Assignment 1 —
Repeat word for word the part of the discussion of Joseph Smith's first vision accounts starting with "Did any of the" and going on through "others claimed that.".
Assignment 2 —
Pick up the discussion of Joseph Smith's first vision accounts after its last line and carry it on.

Excerpted passage —

Did any of the accounts say that… Because in the account, it says to join none of the churches. How do any of them proclaim that he would be a prophet?

No.

That wasn’t until Moroni later in section 2, which was actually the first revelation. Right. So he doesn’t even… The first vision was just a vision that he had. I think maybe we make that connection of, oh, that’s when he called him to be the prophet. None of the other visions from others claimed that.

Nothing in any of the first vision accounts of Joseph Smith that give us the idea that he comes out of the grove I’m going to be a prophet someday. He comes out of the grove thinking, I’ve finally had the experience with God that I desperately needed. I’m relieved of my sins. I know that at some future time, the fullness of the gospel will be made known to me. But he didn’t have any reason to think it would be directly known by revelation and by him being the prophet. When Moroni says, God has work for you to do, That’s his initiation into being called into the ministry.

That’s when he’s feeling bad about… Because he had already seen Moronai the first time, and then it was around when he was 17. Then he’s down on himself because he’s like, This is not the way that a person called of God should act. Exactly right.

Dataset section —

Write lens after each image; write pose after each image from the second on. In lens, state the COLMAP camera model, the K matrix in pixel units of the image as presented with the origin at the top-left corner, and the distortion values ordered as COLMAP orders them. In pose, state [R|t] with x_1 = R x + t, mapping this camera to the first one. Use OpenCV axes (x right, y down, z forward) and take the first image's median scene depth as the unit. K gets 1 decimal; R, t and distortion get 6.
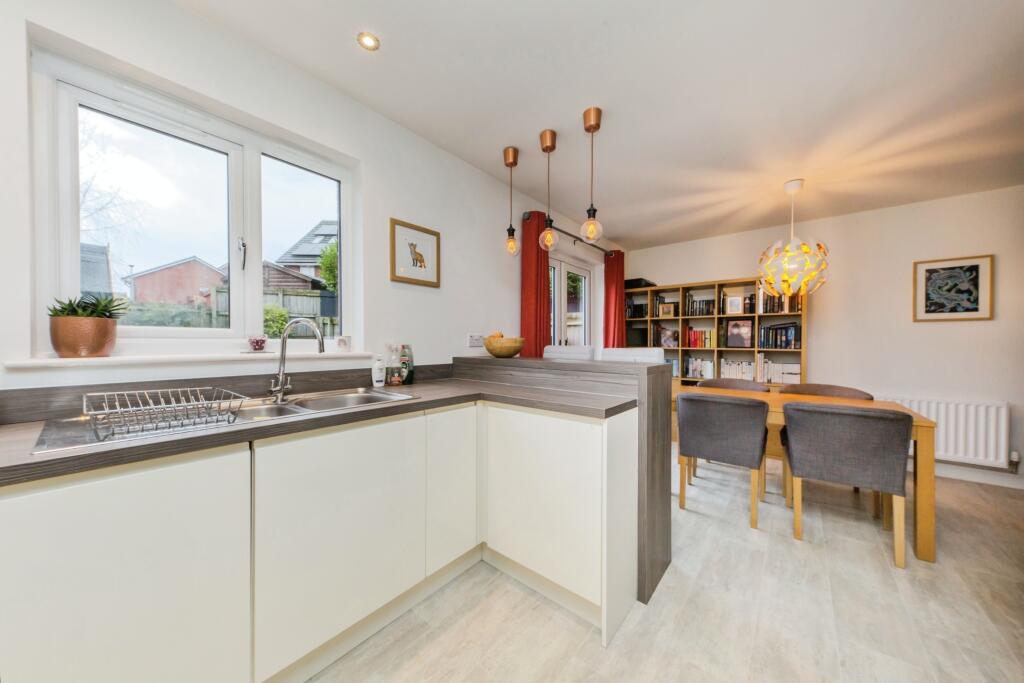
lens RADIAL K [[356.5, 0, 507.4], [0, 356.5, 347.9], [0, 0, 1]] dist [0.002666, -0.000884]
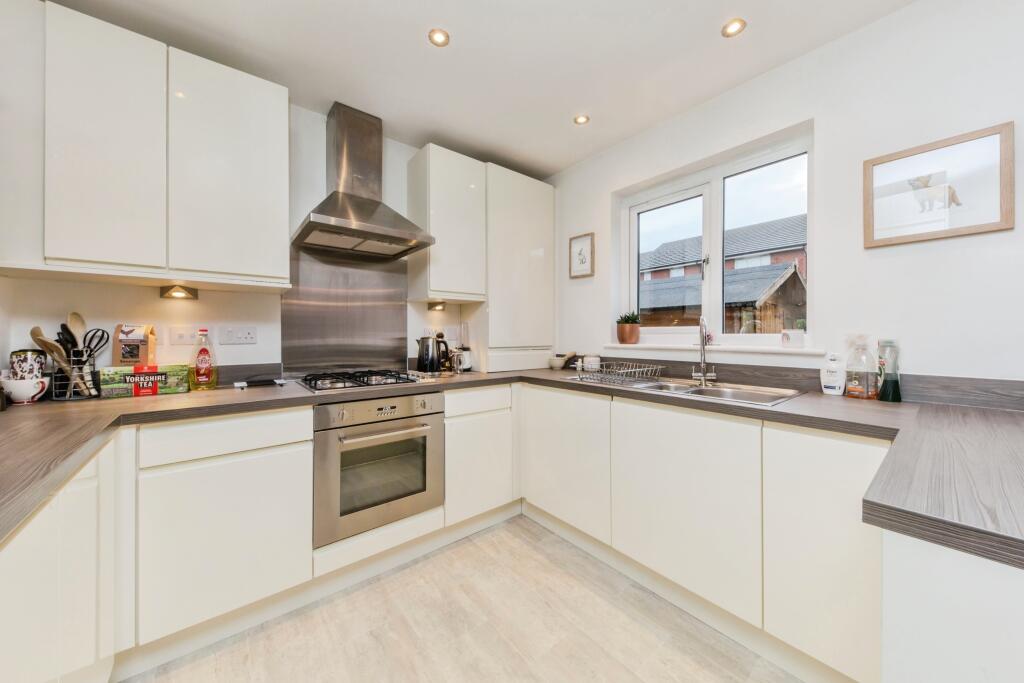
lens RADIAL K [[356.5, 0, 508.7], [0, 356.5, 337.0], [0, 0, 1]] dist [0.002666, -0.000884]
pose [[-0.201885, -0.018176, -0.979241, 0.675069], [-0.024867, 0.999601, -0.013427, 0.021796], [0.979093, 0.021640, -0.202257, 0.691970]]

Answer box 1 —
Did any of the accounts say that… Because in the account, it says to join none of the churches. How do any of them proclaim that he would be a prophet?

No.

That wasn’t until Moroni later in section 2, which was actually the first revelation. Right. So he doesn’t even… The first vision was just a vision that he had. I think maybe we make that connection of, oh, that’s when he called him to be the prophet. None of the other visions from others claimed that.

Answer box 2 —
His 1832 history says it this way. He said, After the first vision, I was filled with love, and for many days I could rejoice with great joy, but I could find none who had believed the heavenly vision. After many days, I fell again into sins, which brought a wound upon my soul, and I went back to my knees in prayer and received the visit of Moroni. Now, I think you were asking also, what about these other visionaries? What about Charles Finney and others? Are any of them called to the work? Finney definitely feels called to evangelize. He becomes one the few most influential early 19th century preachers in American history, for sure. Really? He’s just down the road from Joseph Smith in time and space, receiving his vision. He goes into the woods to pray, doesn’t receive a vision there, but later in his law office, he envisions the savior. He’s converted, he’s born again, he becomes a Presbyterian minister, a hugely influential one. Finney, interestingly, will back away from the literalness, the heavy theological content of his vision. Over time, the further he gets from it, the more he’ll say, Well, I saw Jesus or I experienced Jesus, and I felt called to it.

Joseph Smith will get more concrete as he goes along. His history, his accounts will be more and more defiant, and the theological content of them will harden. I saw two personages. I knew it. I knew God knew it. I could not deny it. That stuff comes as Joseph is pushed on it. That’s one way in which Joseph’s accounts are not similar to the other accounts of visions in his time and place. Most of the others, the person is not called to the work. They’re just reassured of their status or their salvation or forgiveness. They’re brought peace and joy. Joseph’s lead on a trajectory, especially through his interpretive memories, the ones that look backward and see, how do I make sense of the first vision? Josephs situate him as the prophet of the restored Church of Jesus Christ. A With a theology that is disruptive to classical theism, in other words, to American, Protestant, and Catholic establishment.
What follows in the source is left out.